The GametangiumList is unique to an individual artifact. It should not be replicated in clones. No two distinct individuals can share the same gamete sources. [0167]
Logically, gamete sources would not be part of the genotype. They are nevertheless included as a convenience for publishers to advertise sources, and for searchers to update old gametes. For these purposes it is convenient if the sources are encoded in the same file, along with the genotype of the gamete or individual, as the GametangiumList allows. [0168]
The foregoing example is incomplete, because there is no concrete language for ASN. 1 syntax, and no obvious application. The following section extends the grammar into the concrete language of XML, and completes the example. [0169]

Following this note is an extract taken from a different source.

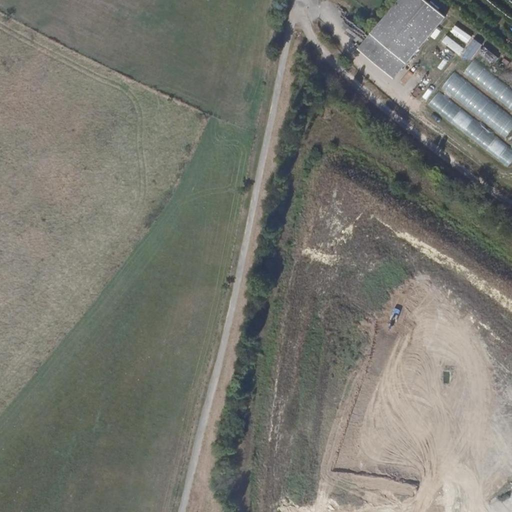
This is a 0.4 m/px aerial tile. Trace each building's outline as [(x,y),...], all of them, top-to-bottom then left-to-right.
[(396,0),(357,47),(393,76),(446,16),(426,0),(396,0)] [(456,26),(452,30),(463,39),(466,34),(456,26)] [(459,54),(464,48),(447,35),(443,41),(459,54)] [(511,130),(511,114),(453,73),(443,86),(510,133),(511,130)] [(511,162),(511,148),(437,93),(430,103),(511,163),(511,162)]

Example of a Phenogenetic Grammar in XML

The following is the syntax of an example phenogenetic grammar specified in DTD notation for XML. This is an XML mapping of the abstract syntax defined in the preceding section. Using this syntax, an existing XML grammar may be transformed into a phenogenetic grammar—and an existing XML document into the genotype of a phenogenetic artifact—by adding the constructs it specifies.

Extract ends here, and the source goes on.